Illinois Democrats Provide FY23 Budget Update

SPRINGFIELD (WGEM) — The legislative budget process is underway in Springfield as lawmakers hope to have their fiscal plan for fiscal year 2023 passed by April 8.

House Majority Leader Greg Harris (D-Chicago) explained Thursday that appropriations committees talk to each state agency to discuss requests in the budget. Both chambers are also closely watching sudden changes in state revenue projections, for better and for worse.

Included in the Unprecedented Income Budget Relief is Governor JB Pritzker’s proposed tax relief plan. However, Harris said members need to be careful about using that money.

“We’re going to continue to look at the more conservative side of the numbers because we know things can go south pretty quickly if there’s another variation or whatever,” Harris said. “And we want to be sure to plan for those eventualities.”

Harris noted that this budget would have to pay pension obligations and repay interfund borrowing with one-time revenues from the federal government’s U.S. bailout. Democrats also plan to invest $800 million in the state’s rainy day fund to prepare for any future financial emergencies.

Pritzker’s budget proposal also calls for major investments in public safety, including $18.6 million to help 300 cadets graduate to become Illinois State Police, $5.4 million to dollars for new forensic equipment used in investigations and millions of dollars for police training. Harris also pointed to a proposed $250 million investment in evidence-based violence prevention strategies.

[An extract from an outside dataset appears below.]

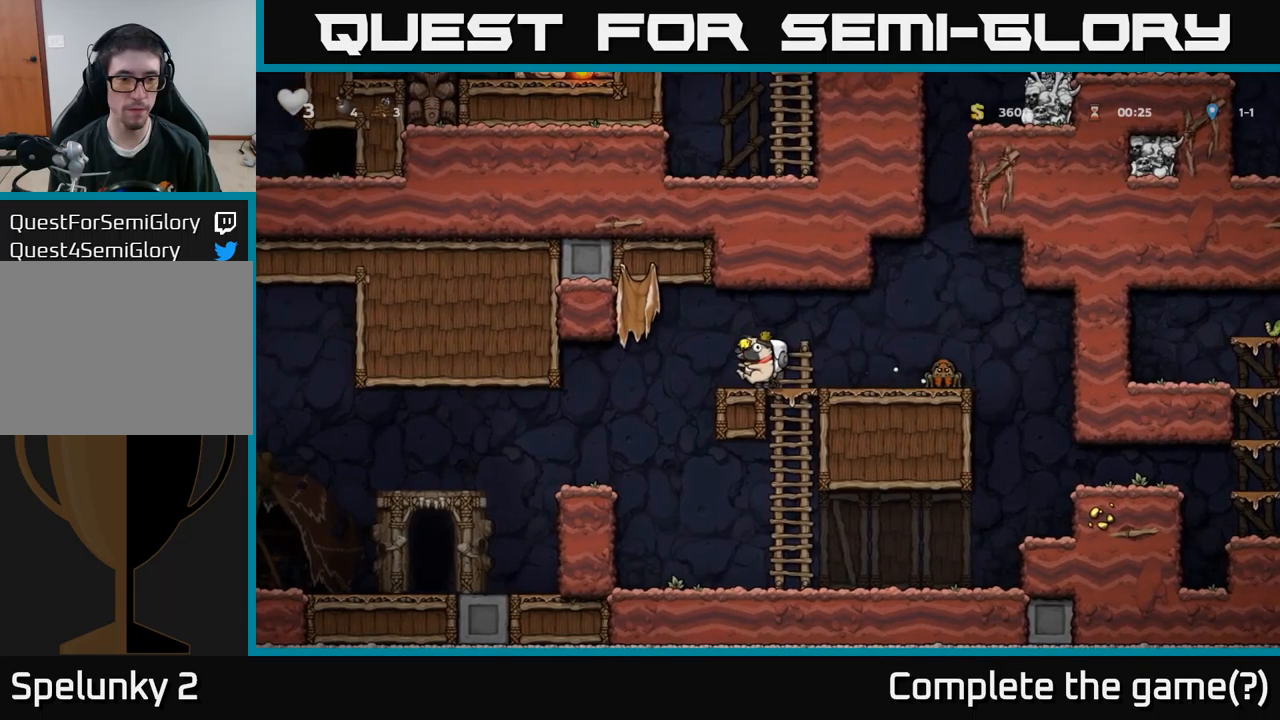
{"buttons": [], "left_stick": "center", "right_stick": "center", "events": [[16, "DPAD_LEFT", "down"], [383, "DPAD_LEFT", "up"]]}
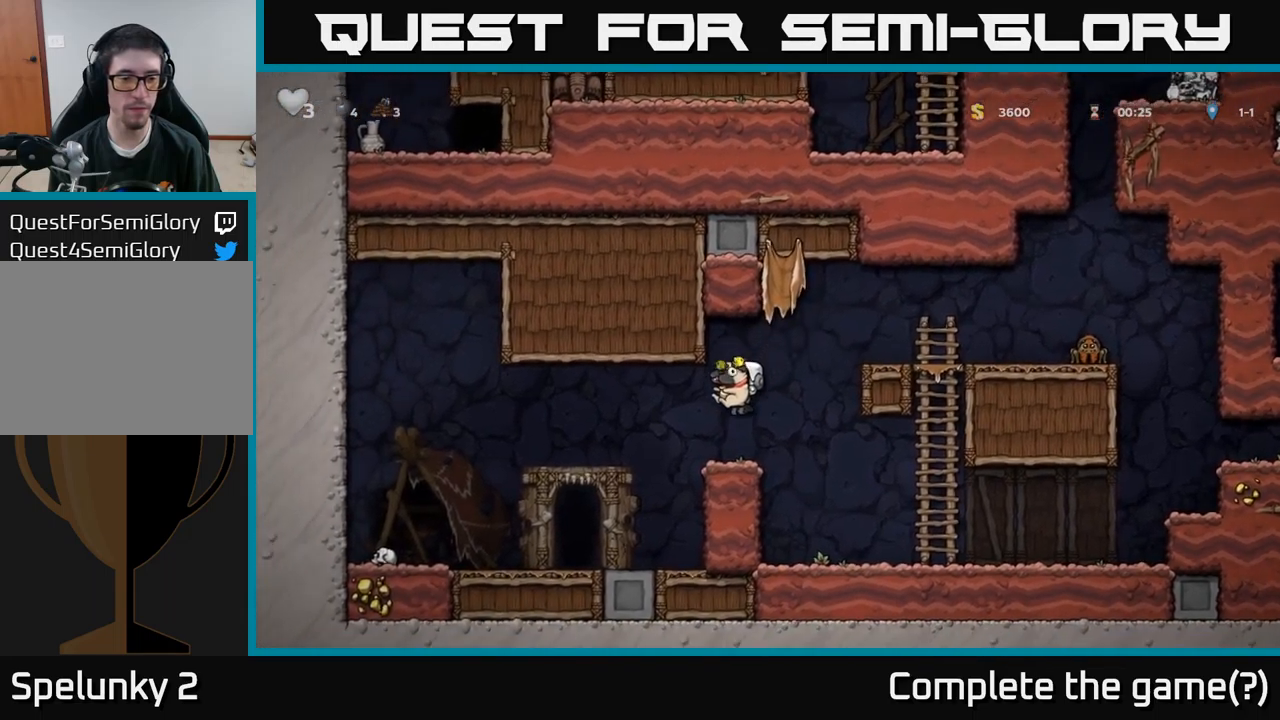
{"buttons": [], "left_stick": "center", "right_stick": "center", "events": [[16, "DPAD_LEFT", "down"], [316, "DPAD_LEFT", "up"]]}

Another area of ​​the budget is funding for mental health services. Members of both parties have recognized the mental health consequences of this pandemic, from people living in isolation to children struggling to keep up in school. Harris noted that suicides have increased by 200% since the start of the pandemic and that cases of overdose deaths have increased by 33% during the same period. However, the waiting list for mental health care continues to grow.

“There are 4,000 vacancies at community health centers and addiction treatment centers across the state,” Harris said. “One of the things that people are really supporting in the budget presented by the Governor is this major new $130 million investment in the mental health and addiction treatment workforce and treatment. It can eliminate the wait list, fully staff community service agencies, and begin providing rapid, trauma-informed care to people in crisis.

Lawmakers also grapple with the question of how best to use federal funds to help industries that have been hit hard by the pandemic. Harris explained that the organizations have already submitted funding requests to help hospitals, restaurants, hotels, theaters and affordable housing. He noted that there is great financial need, but resources are limited.

Many are also focusing on the growing debt in the Unemployment Insurance Trust Fund. The critical fund deficit has already reached $4.2 billion. Lawmakers in both chambers have suggested using some of the US bailout funds to fill that hole before it gets bigger. A task force of Democrats, Republicans, and business and labor leaders has met regularly with the Pritzker administration to try to find a solution to this problem.